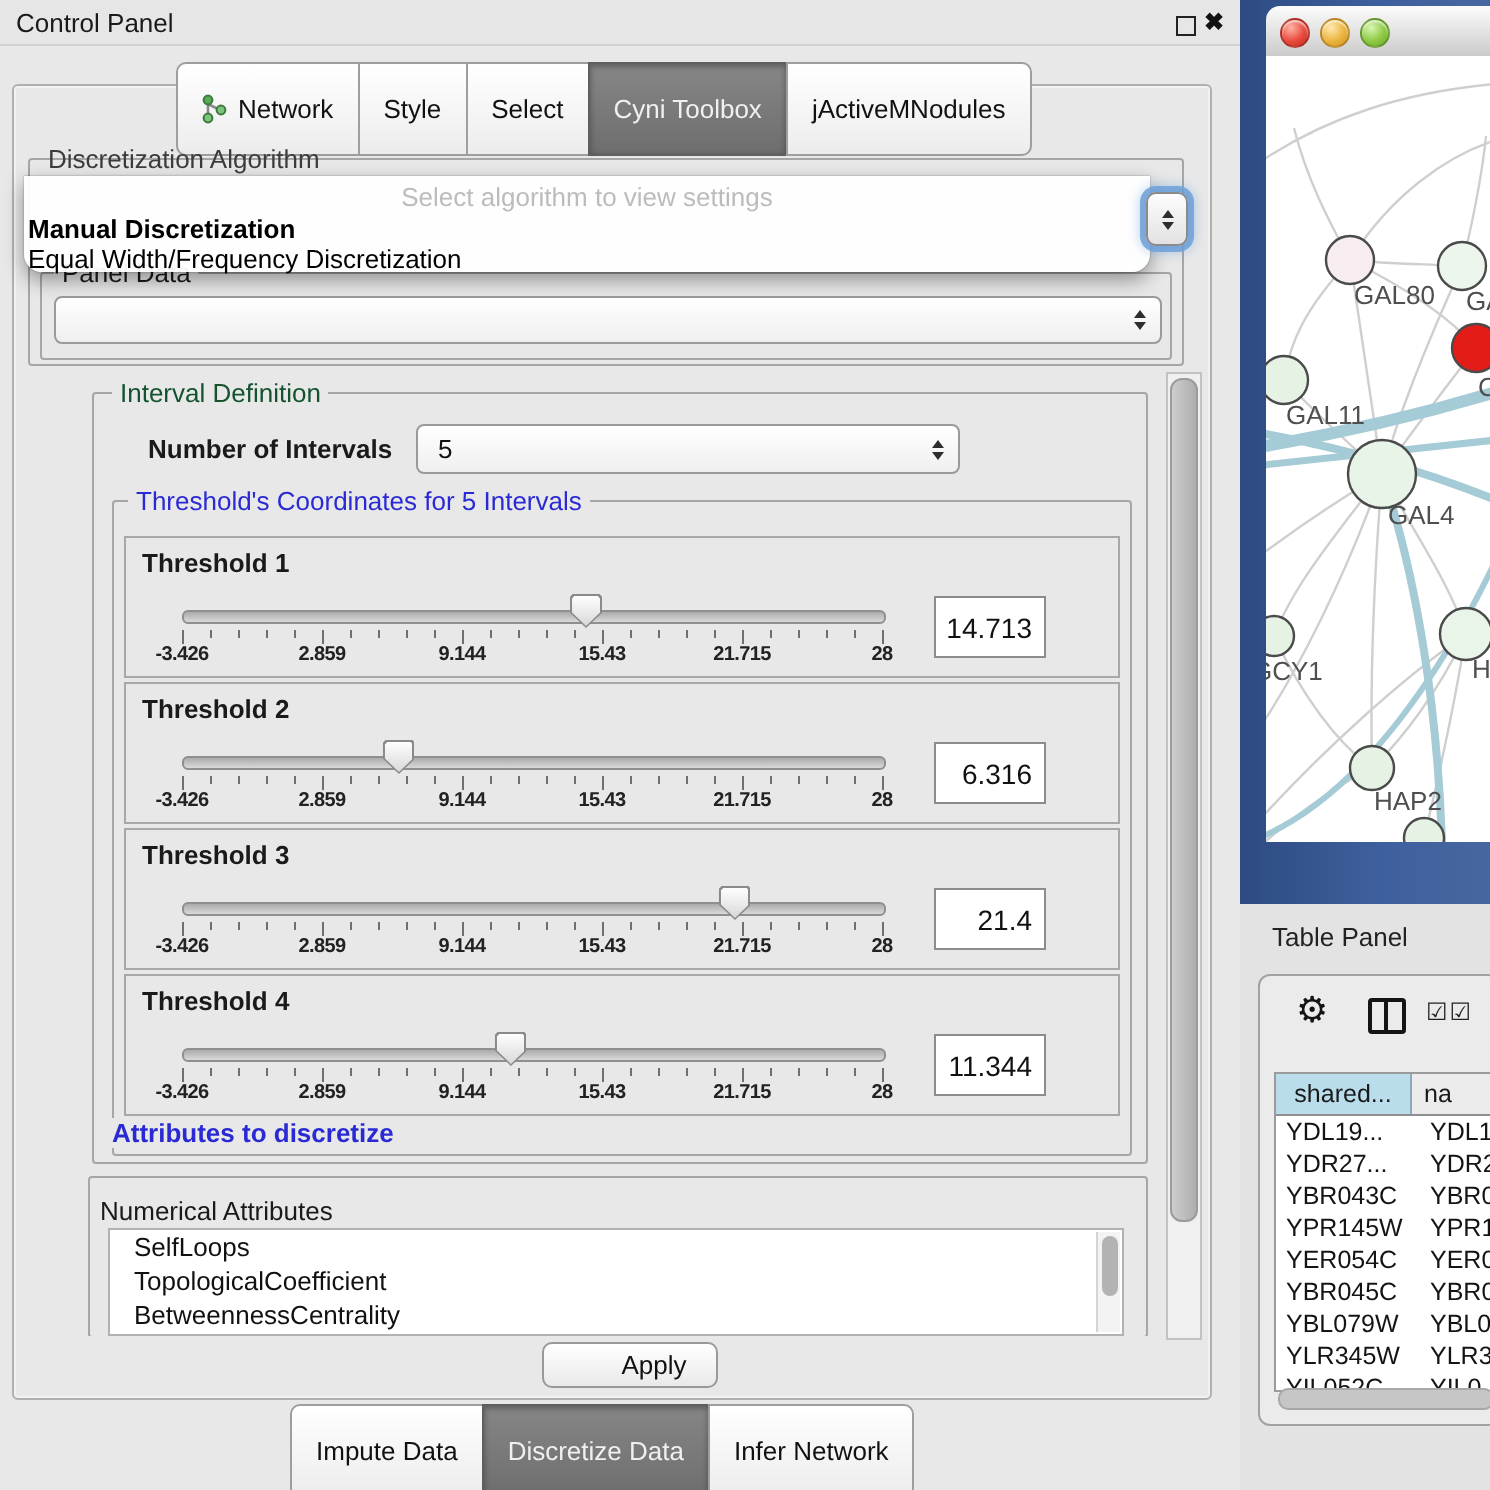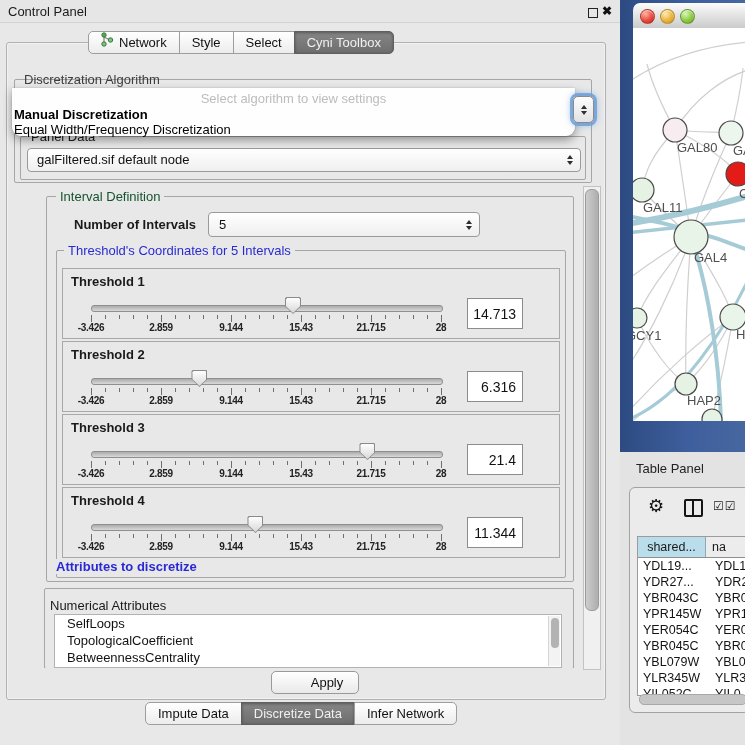--- a/index.html
+++ b/index.html
@@ -19,8 +19,8 @@
   .tabrow{display:flex;}
   #top-tabs{left:88px;top:31px;}
   #bottom-tabs{left:145px;top:702px;}
-  .tab{height:21px;line-height:21px;padding:0 12px;background:linear-gradient(#ffffff,#ececec);
-       border:1px solid #9e9e9e;margin-left:-1px;color:#111;white-space:nowrap;display:flex;align-items:flex-start;gap:5px;}
+  .tab{height:21px;line-height:21px;padding:12px 12px;background:linear-gradient(#ffffff,#ececec);
+       border:1px solid #9e9e9e;margin-left:-1px;color:#111;white-space:nowrap;display:flex;align-items:center;gap:5px;}
   .tab:first-child{border-radius:5px 0 0 5px;margin-left:0;}
   .tab:last-child{border-radius:0 5px 5px 0;}
   .tab.selected{background:linear-gradient(#868686,#6e6e6e);color:#f0f0f0;border-color:#5f5f5f;

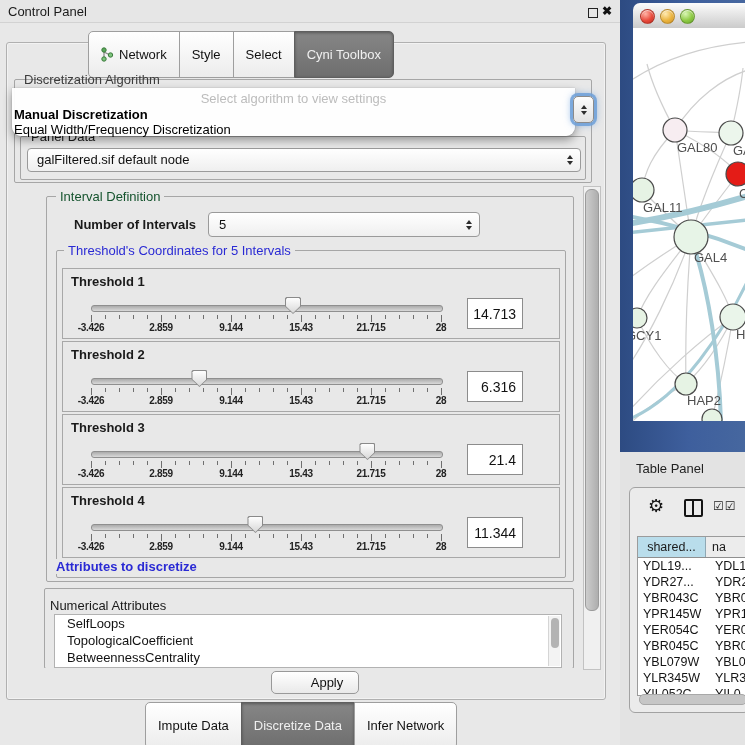--- a/index.html
+++ b/index.html
@@ -156,6 +156,9 @@
       </div>
       <div class="tab selected">
         <span>Cyni Toolbox</span>
+      </div>
+      <div class="tab">
+        <span>jActiveMNodules</span>
       </div>
     </div>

- [YOUR OBJECTIVE] Exclude the images, then output the data above word for word.

- [EXERCISE ANSWER]
--- a/index.html
+++ b/index.html
@@ -19,8 +19,8 @@
   .tabrow{display:flex;}
   #top-tabs{left:88px;top:31px;}
   #bottom-tabs{left:145px;top:702px;}
-  .tab{height:21px;line-height:21px;padding:0 12px;background:linear-gradient(#ffffff,#ececec);
-       border:1px solid #9e9e9e;margin-left:-1px;color:#111;white-space:nowrap;display:flex;align-items:flex-start;gap:5px;}
+  .tab{height:21px;line-height:21px;padding:12px 12px;background:linear-gradient(#ffffff,#ececec);
+       border:1px solid #9e9e9e;margin-left:-1px;color:#111;white-space:nowrap;display:flex;align-items:center;gap:5px;}
   .tab:first-child{border-radius:5px 0 0 5px;margin-left:0;}
   .tab:last-child{border-radius:0 5px 5px 0;}
   .tab.selected{background:linear-gradient(#868686,#6e6e6e);color:#f0f0f0;border-color:#5f5f5f;

--- a/index.html
+++ b/index.html
@@ -156,6 +156,9 @@
       </div>
       <div class="tab selected">
         <span>Cyni Toolbox</span>
+      </div>
+      <div class="tab">
+        <span>jActiveMNodules</span>
       </div>
     </div>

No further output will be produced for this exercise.